--- WORK TO COMPLETE ---
Can you reproduce the stretch of the forum thread from "LucreziaBorgia Posted October" through "for you both." word for word?

LucreziaBorgia Posted October 15, 2007 Posted October 15, 2007 Things are sounding positive! It is sounding like better news. Regardless of why she has had a change of heart, the fact is that it is a change for the positive for you both.
Author fxj05 Posted October 15, 2007 Author Posted October 15, 2007 Yeah, things have picked up, I'm relieved and much happier, but when I'm at my happiest, I remember what the last 4 months have been like and its hard to let go. In one way I wish I had found out that she had an affair or whatever, then at least I'd know what I was dealing with, this way I'm in the dark I still intend going to MC to see if we can throw any light on her feelings or to see if she can be persuaded to be more truthful
Chrome Barracuda Posted October 15, 2007 Posted October 15, 2007 Yeah, things have picked up, I'm relieved and much happier, but when I'm at my happiest, I remember what the last 4 months have been like and its hard to let go. In one way I wish I had found out that she had an affair or whatever, then at least I'd know what I was dealing with, this way I'm in the dark I still intend going to MC to see if we can throw any light on her feelings or to see if she can be persuaded to be more truthful That's good that your doing great FX, keep on the path and you'll get better in no time. Why are you going to a MC if it's just you? Why not IC? I mean from the looks of things she's not coming back.

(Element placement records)
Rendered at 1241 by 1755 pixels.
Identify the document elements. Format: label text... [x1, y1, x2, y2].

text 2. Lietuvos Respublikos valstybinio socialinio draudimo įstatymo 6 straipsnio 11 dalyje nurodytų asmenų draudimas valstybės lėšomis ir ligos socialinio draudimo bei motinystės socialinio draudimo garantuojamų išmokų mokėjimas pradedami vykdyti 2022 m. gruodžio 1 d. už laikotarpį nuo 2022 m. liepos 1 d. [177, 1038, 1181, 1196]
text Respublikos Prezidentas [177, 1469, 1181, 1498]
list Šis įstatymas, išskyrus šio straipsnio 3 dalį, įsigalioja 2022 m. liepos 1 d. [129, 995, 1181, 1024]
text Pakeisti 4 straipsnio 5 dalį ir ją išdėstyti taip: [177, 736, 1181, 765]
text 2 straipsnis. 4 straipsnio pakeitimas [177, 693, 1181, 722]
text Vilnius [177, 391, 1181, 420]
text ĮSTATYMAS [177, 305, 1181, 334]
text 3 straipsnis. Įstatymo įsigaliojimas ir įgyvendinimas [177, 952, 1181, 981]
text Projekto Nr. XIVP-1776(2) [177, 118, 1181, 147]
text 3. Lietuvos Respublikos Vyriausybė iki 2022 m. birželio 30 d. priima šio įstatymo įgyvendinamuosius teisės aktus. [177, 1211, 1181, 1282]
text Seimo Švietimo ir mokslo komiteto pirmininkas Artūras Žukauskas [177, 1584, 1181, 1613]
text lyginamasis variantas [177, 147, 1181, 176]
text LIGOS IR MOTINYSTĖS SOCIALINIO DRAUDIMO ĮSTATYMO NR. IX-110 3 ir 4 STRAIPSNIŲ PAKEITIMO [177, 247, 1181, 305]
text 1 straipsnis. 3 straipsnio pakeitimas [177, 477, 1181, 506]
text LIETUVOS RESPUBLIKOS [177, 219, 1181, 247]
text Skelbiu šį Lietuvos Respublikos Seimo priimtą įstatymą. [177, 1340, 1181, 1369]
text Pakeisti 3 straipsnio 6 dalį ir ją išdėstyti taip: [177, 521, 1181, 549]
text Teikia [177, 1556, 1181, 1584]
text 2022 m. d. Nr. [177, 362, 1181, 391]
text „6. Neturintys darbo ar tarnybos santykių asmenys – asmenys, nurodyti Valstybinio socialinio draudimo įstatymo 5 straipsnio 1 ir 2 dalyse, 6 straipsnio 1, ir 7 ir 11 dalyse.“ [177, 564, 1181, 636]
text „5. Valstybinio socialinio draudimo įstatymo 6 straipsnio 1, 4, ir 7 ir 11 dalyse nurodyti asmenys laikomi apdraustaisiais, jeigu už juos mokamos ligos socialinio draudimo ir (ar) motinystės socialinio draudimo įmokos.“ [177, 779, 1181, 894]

--- ANSWER FOR THIS EXERCISE ---
LucreziaBorgia Posted October 15, 2007 Posted October 15, 2007 Things are sounding positive! It is sounding like better news. Regardless of why she has had a change of heart, the fact is that it is a change for the positive for you both.